We can fill out our embedding layer using these pretrained vectors:

In [20]:
filled = 0
not_found = []
for i, w in enumerate(vocab):
    if w in glove:
        embedding.weight.data[i, :] = torch.tensor(glove[w], dtype=torch.float)
        filled += 1
    else:
        not_found.append(w)
print(f'Of the words in the vocab, {100 * filled / (len(vocab) - 1)} % were updated using Glove vectors')
print('Examples of words not found :', not_found[1:7])

Of the words in the vocab, 73.692 % were updated using Glove vectors
Examples of words not found : ['owever', 'ichael', 'itbr', 'eorge', 'nglish', 'ritish']

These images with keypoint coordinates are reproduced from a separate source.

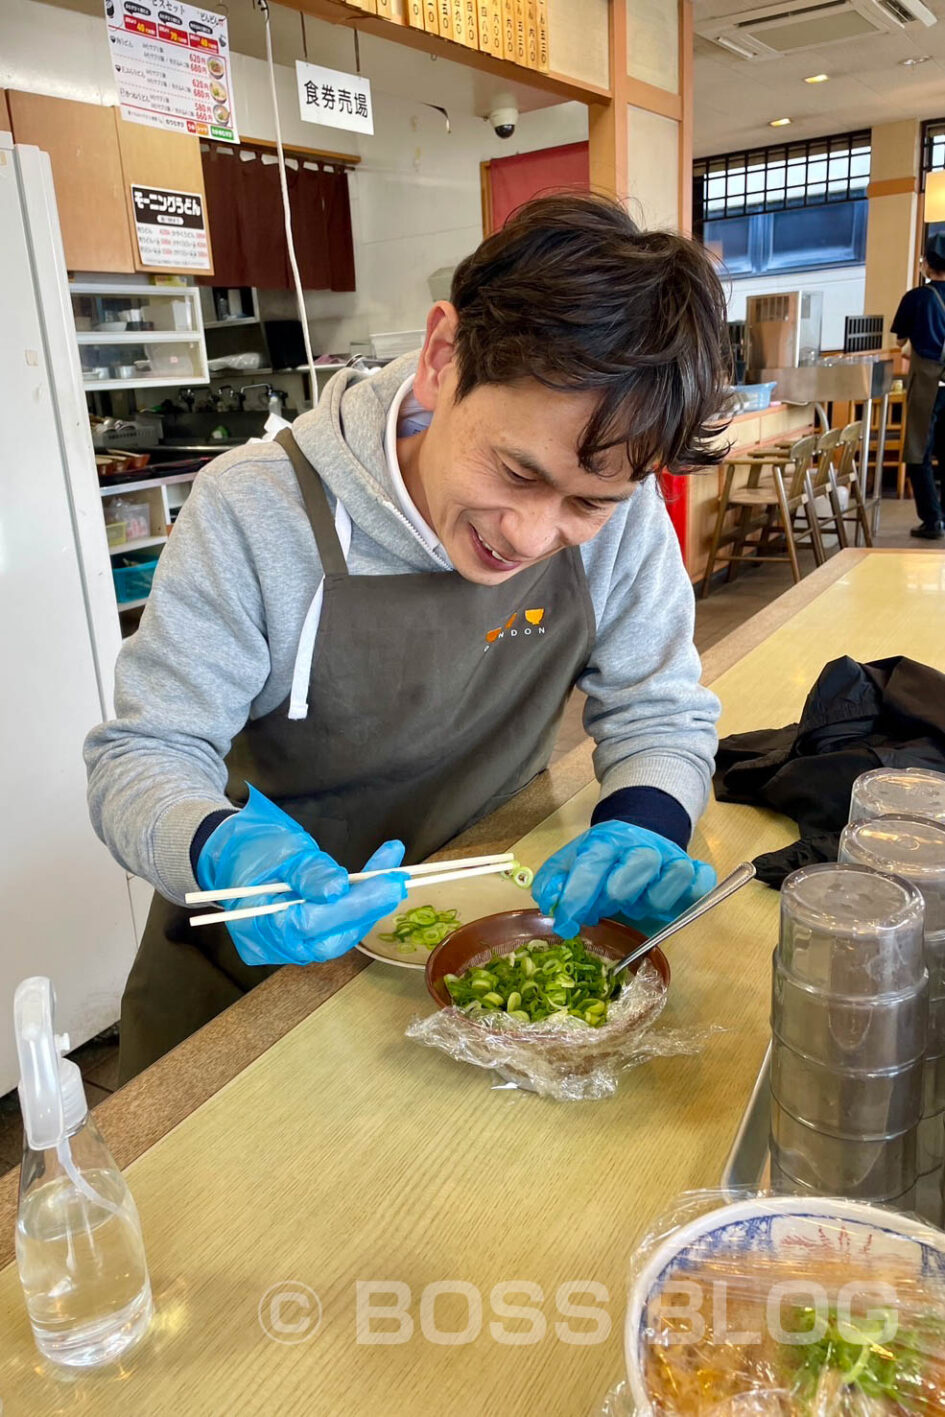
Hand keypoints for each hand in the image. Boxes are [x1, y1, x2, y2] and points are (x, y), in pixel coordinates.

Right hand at [196, 785, 407, 965]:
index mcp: (261, 921)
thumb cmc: (253, 849)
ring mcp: (282, 949)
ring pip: (336, 937)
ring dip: (365, 908)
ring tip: (388, 877)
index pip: (317, 920)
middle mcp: (272, 945)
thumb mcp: (283, 851)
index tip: (390, 881)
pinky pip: (329, 933)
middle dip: (370, 906)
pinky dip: (352, 913)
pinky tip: (369, 890)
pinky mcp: (293, 944)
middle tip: (397, 877)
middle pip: (333, 935)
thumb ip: (310, 873)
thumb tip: (339, 887)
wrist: (228, 857)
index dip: (358, 903)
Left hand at [532, 820, 715, 939]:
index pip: (593, 863)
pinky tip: (673, 907)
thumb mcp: (570, 865)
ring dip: (652, 901)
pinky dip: (691, 896)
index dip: (577, 895)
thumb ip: (554, 882)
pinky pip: (702, 883)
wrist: (636, 840)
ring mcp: (672, 858)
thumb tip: (550, 903)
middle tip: (605, 909)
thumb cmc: (600, 862)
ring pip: (674, 876)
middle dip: (617, 895)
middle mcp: (642, 846)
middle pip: (638, 865)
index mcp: (607, 841)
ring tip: (636, 906)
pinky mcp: (694, 872)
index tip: (566, 923)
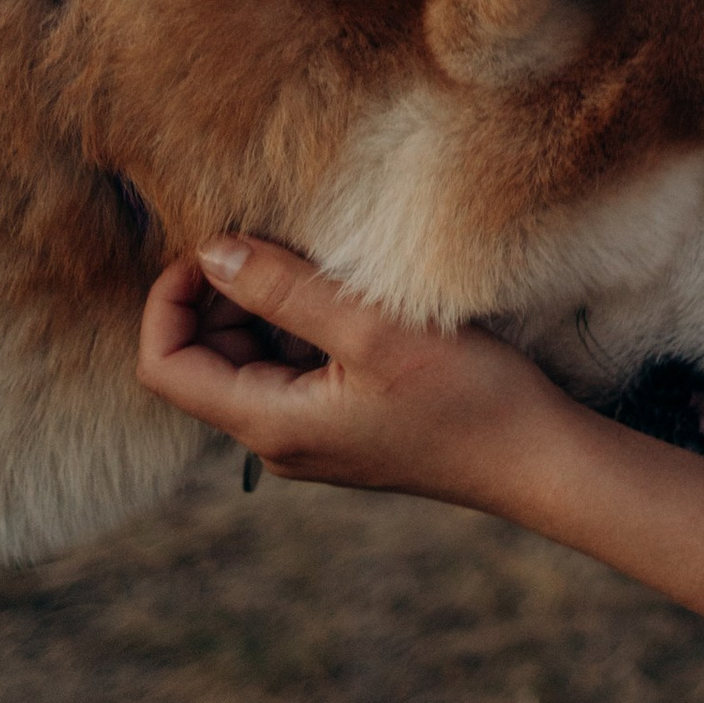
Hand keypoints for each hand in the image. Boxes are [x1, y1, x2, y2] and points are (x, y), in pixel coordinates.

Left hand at [137, 237, 578, 507]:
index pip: (164, 364)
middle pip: (203, 359)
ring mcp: (311, 435)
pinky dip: (303, 325)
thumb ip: (284, 289)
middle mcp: (277, 440)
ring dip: (268, 306)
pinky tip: (351, 298)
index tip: (216, 247)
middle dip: (222, 295)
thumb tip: (210, 251)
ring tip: (321, 265)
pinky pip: (294, 369)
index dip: (170, 299)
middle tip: (277, 243)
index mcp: (268, 424)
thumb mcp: (372, 328)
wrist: (539, 460)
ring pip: (251, 360)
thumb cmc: (468, 397)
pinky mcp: (345, 425)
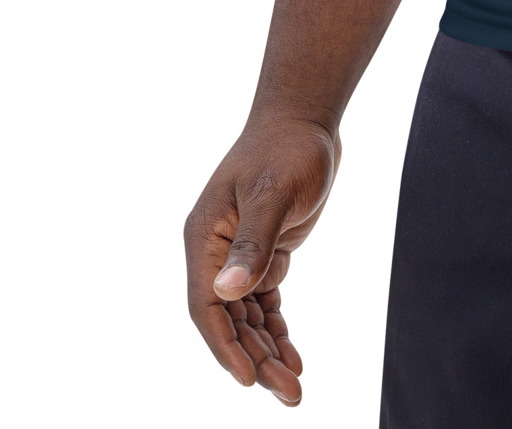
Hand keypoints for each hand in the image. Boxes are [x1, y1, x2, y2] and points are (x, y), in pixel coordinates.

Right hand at [184, 115, 340, 405]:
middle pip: (229, 320)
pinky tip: (292, 355)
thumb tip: (227, 292)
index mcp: (205, 238)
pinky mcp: (263, 252)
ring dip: (268, 351)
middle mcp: (215, 251)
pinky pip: (264, 302)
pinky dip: (276, 329)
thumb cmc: (288, 148)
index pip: (206, 306)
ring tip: (296, 387)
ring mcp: (238, 254)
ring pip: (247, 317)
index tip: (249, 379)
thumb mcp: (274, 192)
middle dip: (256, 359)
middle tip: (291, 394)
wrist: (306, 117)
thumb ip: (253, 243)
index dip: (225, 346)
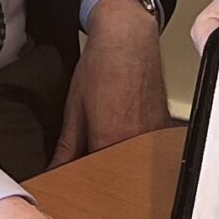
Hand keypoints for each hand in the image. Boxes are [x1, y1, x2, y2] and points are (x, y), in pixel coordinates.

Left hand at [55, 0, 169, 166]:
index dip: (80, 180)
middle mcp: (135, 140)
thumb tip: (55, 169)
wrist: (128, 38)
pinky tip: (125, 129)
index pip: (92, 178)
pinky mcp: (163, 126)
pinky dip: (134, 149)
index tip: (72, 178)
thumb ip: (67, 146)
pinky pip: (147, 149)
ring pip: (132, 163)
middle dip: (99, 172)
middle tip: (87, 157)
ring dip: (118, 160)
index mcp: (109, 138)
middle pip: (115, 173)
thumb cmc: (104, 65)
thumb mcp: (75, 108)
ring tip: (108, 135)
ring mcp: (153, 134)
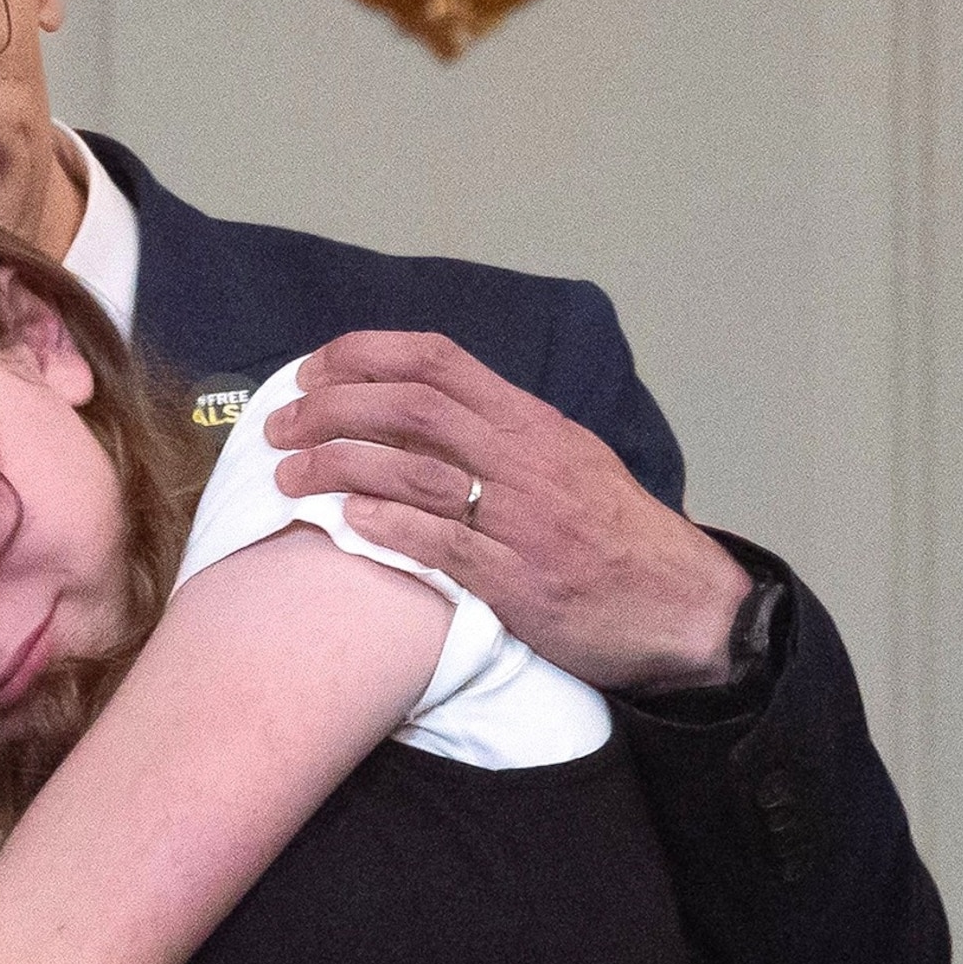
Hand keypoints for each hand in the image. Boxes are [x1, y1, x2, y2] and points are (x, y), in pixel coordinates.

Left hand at [264, 331, 752, 692]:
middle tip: (280, 428)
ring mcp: (521, 520)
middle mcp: (525, 460)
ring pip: (413, 471)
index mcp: (532, 423)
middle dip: (331, 409)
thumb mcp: (568, 459)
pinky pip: (438, 543)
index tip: (313, 370)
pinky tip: (342, 520)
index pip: (437, 360)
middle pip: (410, 408)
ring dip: (336, 466)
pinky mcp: (516, 581)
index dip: (364, 355)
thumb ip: (499, 433)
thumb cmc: (615, 535)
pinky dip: (384, 525)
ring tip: (287, 476)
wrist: (682, 608)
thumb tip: (418, 411)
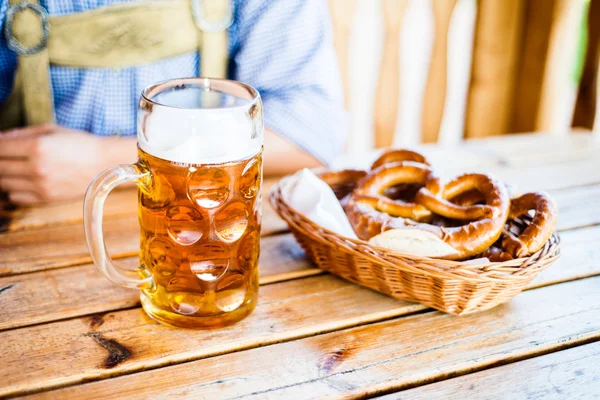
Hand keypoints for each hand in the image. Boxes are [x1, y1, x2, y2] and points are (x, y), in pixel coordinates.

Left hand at [0, 124, 136, 204]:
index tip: (0, 146)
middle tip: (6, 158)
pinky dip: (13, 189)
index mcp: (37, 147)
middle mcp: (37, 168)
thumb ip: (22, 133)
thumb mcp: (52, 129)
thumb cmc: (80, 144)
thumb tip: (0, 138)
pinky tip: (23, 180)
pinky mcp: (46, 198)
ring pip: (3, 183)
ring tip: (14, 168)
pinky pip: (16, 197)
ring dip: (4, 175)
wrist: (105, 164)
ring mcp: (41, 186)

Clearly the words we do not find are due to misspellings. You now have three choices before you continue with the exercise:

(1) Use _hunspell_ or similar to fix misspelled words

(2) Change the vocabulary (`vocab`) to be based on words that are both frequent in the text and have glove vectors

(3) Ignore the issue.

Finally, with Glove vectors we do not need to train the embedding. We can consider it fixed:

In [21]:
embedding.requires_grad_(False)

Embedding(25001, 50)

### Exercise 1

Train a neural network using `nn.LSTM` layers to classify the IMDB reviews.

Ideas:

 - The sentences can be quite long, so you might want to limit them to, say, maximum 100 words
 - `nn.LSTM` can take batched input, but be careful with `batch_first=True/False`.
 - If batched input are used, they normally have to be equal in size. You can put sentences to always be 100 words long, by adding `<UNK>` words to short sentences.
 - Alternatively, `nn.LSTM` can also accept batched, variable-length input using `torch.nn.utils.rnn.pack_sequence`.
 - (a finaly, albeit slow, alternative is to simple run the LSTM on un-batched input)


## Language model

Often in NLP, a lot of unlabelled text is available. We can use this to pretrain the model, before fine-tuning to the task at hand.

In [37]:
with open('unlabelled.json') as f:
    text = json.load(f)
print(len(text))

50000


A simple way to pretrain is to train a _language model_. This is model that tries to predict the next word in a sentence. For instance, given:

In [38]:
" ".join(text[2].split()[:28])

'This is still a pretty bad and silly simplistic typical slasher but when being compared to the previous sequel "Slumber Party Massacre II" this movie is a step'

can you guess the next word?

In a language model, we consider the above the input, and the out is:

In [39]:
text[2].split()[28]

'up'

The input we encode using the embedding, while the output is a probability map over words.
In other words, the last layer is something like `nn.Linear(..., len(vocab))`.

### Exercise 2 (optional)

Train a language model.

After you have trained the model, try to make to complete sentences.

## Transfer learning
### Exercise 3 (optional)

Discard the last layer of the now trained language model and use it to train on the original IMDB-problem.